In Addition to Geithner, Republican Economists Also Argue That Tax Cuts Do Not Pay for Themselves
|Thursday, 05 August 2010 04:37|
The NYT discussed the Obama administration's plans to extend President Bush's tax cuts only for households earning less than $250,000 a year. The article also reported on Republican claims that not extending the tax breaks for the wealthy would hurt the economy. It concluded by telling readers that:
"he [Treasury Secretary Timothy Geithner] dismissed as “myths” Republican arguments that tax cuts pay for themselves, by bringing in new revenues from economic growth."

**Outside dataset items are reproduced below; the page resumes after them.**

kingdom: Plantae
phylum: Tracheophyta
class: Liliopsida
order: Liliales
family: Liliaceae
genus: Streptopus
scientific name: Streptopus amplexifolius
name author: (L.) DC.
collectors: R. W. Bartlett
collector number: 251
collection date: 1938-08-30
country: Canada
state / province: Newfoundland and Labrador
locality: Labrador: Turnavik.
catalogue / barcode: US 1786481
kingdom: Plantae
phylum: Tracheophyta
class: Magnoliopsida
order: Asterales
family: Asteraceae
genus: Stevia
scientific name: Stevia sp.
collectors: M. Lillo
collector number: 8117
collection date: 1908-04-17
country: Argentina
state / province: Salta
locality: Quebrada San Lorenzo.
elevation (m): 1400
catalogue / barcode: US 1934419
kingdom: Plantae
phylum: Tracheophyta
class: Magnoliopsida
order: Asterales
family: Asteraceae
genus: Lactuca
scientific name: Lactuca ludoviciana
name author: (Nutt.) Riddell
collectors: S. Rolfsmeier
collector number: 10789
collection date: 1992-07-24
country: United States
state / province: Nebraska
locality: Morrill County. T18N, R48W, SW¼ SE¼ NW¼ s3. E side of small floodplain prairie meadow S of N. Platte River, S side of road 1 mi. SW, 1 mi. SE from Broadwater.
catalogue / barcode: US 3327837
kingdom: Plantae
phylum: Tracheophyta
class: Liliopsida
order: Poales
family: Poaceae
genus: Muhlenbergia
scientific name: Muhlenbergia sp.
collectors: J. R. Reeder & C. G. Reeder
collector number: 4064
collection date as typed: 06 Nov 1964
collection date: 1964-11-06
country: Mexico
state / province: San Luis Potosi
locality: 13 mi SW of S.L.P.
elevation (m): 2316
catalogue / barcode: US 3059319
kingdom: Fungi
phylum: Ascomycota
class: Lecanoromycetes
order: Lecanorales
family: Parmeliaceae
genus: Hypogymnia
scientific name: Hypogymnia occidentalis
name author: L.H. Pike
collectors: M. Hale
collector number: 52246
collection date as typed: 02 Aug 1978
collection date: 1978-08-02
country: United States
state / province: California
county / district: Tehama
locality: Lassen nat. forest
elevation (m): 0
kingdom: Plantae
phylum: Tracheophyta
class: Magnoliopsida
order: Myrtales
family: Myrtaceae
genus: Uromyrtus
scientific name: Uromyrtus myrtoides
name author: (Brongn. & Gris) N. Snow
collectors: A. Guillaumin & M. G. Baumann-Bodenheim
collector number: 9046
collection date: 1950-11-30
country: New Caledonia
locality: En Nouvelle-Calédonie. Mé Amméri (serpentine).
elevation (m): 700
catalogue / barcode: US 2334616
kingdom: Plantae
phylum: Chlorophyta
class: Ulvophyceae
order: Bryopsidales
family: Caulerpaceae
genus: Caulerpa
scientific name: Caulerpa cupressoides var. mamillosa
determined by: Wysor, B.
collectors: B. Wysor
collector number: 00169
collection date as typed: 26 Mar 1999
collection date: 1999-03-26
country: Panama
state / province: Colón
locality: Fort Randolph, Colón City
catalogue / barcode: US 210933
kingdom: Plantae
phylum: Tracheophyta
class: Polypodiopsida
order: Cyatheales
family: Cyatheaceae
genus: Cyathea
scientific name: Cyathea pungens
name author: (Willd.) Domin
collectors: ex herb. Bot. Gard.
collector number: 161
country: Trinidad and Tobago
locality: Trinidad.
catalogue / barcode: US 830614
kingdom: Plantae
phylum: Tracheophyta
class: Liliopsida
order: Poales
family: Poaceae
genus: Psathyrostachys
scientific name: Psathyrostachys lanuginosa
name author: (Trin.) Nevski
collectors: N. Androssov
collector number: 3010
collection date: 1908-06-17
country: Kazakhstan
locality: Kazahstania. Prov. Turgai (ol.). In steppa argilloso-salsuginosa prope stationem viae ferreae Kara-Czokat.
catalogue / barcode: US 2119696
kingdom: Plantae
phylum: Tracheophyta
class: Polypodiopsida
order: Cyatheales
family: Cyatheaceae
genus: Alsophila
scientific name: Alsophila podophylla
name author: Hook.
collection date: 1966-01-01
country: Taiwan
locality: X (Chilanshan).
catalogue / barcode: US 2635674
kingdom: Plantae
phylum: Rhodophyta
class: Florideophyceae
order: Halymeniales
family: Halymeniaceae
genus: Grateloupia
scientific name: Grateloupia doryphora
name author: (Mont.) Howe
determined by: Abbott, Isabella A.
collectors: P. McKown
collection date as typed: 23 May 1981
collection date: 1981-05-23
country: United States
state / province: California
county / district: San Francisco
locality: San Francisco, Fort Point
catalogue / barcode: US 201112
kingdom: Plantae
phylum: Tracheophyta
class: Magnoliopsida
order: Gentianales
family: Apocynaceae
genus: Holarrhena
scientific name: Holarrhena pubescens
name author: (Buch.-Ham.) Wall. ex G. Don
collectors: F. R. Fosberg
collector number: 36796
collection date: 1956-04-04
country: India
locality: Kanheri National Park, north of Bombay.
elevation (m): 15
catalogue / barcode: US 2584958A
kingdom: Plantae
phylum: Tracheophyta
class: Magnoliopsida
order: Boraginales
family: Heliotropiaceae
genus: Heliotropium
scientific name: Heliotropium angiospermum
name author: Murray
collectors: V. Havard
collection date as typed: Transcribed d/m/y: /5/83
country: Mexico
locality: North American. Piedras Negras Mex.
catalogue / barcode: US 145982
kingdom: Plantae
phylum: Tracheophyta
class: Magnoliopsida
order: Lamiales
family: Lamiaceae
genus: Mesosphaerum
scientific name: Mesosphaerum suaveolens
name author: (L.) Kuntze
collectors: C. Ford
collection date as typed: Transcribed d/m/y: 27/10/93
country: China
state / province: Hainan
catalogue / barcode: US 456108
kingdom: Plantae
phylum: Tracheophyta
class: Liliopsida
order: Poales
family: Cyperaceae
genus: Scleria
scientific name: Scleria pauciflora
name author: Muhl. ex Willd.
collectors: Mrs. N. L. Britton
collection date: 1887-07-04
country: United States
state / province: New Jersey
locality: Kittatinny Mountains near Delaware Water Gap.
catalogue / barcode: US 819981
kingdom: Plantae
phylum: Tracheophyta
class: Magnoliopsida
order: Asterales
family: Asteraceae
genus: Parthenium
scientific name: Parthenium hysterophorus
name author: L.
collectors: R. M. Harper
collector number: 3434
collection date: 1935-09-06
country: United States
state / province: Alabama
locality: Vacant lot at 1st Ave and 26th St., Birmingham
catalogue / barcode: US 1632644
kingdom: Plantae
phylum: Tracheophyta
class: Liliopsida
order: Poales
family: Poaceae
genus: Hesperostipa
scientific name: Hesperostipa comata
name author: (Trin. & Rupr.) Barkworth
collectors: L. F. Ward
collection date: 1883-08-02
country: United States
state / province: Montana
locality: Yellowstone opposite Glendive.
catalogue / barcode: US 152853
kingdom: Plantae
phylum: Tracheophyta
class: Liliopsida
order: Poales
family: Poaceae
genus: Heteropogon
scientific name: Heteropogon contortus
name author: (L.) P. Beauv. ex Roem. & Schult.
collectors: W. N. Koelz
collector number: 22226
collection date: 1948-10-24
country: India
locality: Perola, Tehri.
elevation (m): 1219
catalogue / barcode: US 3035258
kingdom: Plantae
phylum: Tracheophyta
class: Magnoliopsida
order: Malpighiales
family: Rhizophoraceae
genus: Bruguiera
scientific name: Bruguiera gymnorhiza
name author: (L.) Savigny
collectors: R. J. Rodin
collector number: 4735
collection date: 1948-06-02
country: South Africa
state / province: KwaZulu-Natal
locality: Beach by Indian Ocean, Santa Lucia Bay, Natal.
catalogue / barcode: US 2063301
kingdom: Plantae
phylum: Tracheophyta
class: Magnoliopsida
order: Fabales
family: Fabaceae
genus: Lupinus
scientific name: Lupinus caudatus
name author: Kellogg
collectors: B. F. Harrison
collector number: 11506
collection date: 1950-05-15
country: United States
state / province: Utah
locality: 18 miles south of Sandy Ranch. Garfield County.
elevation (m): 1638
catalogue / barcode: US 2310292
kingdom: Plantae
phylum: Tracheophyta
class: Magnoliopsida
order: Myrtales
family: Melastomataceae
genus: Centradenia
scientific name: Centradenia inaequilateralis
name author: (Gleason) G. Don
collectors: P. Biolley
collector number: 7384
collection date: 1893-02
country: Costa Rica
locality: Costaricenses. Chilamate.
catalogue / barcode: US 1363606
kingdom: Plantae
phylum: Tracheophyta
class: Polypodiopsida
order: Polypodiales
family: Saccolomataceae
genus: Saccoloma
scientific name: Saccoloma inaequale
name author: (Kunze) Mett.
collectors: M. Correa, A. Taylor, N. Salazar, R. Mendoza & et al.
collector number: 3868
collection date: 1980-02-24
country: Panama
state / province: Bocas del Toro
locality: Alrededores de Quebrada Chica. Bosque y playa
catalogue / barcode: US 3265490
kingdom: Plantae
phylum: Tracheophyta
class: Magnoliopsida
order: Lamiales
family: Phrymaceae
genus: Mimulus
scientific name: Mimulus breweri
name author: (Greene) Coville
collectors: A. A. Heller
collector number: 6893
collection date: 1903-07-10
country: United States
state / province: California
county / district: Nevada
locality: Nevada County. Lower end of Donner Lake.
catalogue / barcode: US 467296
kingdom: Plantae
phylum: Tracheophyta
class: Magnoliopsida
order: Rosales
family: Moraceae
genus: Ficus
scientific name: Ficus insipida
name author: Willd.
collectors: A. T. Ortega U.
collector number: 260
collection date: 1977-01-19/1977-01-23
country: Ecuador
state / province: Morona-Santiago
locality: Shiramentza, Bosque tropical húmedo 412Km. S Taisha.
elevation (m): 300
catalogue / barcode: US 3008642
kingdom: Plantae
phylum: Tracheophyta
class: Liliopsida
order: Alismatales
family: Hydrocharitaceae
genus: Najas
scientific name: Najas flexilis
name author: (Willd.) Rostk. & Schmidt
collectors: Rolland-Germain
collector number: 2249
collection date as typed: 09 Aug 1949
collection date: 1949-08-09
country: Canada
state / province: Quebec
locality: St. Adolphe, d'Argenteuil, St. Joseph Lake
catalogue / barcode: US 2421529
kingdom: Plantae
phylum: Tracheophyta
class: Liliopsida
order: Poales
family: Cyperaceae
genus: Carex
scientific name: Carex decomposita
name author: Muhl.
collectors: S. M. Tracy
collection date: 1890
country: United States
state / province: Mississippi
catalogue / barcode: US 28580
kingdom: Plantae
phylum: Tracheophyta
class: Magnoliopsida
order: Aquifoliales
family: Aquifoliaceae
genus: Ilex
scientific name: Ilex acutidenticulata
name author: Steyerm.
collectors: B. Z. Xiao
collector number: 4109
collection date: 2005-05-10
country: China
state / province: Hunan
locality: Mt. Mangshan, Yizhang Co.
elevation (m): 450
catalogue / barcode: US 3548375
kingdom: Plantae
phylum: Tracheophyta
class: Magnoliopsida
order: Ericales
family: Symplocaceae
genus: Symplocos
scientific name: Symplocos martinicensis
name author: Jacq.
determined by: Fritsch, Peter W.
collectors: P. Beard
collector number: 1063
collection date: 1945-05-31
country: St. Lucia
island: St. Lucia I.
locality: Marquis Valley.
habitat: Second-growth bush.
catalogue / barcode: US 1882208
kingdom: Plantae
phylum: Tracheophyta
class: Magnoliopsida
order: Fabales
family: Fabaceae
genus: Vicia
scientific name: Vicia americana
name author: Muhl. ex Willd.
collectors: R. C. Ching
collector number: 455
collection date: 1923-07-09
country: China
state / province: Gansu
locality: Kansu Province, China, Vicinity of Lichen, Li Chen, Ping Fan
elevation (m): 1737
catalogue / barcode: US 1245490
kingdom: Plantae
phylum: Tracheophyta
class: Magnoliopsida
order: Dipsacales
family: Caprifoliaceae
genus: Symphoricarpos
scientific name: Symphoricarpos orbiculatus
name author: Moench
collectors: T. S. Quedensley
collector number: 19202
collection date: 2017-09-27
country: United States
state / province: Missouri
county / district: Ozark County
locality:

It would have been helpful to note that this is not just Secretary Geithner or the Democrat's view. It is the near unanimous view of every economist who has examined the issue, including Republican economists. For example, Douglas Holtz-Eakin, a prominent Republican economist who was the chief economic advisor to John McCain in his presidential campaign, examined this issue when he headed the Congressional Budget Office. He used a wide variety of models and found that in the most optimistic scenario additional growth could temporarily replace 30 percent of the lost revenue. (Even this increase would largely disappear in the long run.)
The treatment of the issue in the article may lead readers to believe that the question of whether tax cuts pay for themselves is one that is actively debated by economists. In fact, it has long been settled even if some Republican politicians choose to ignore the evidence.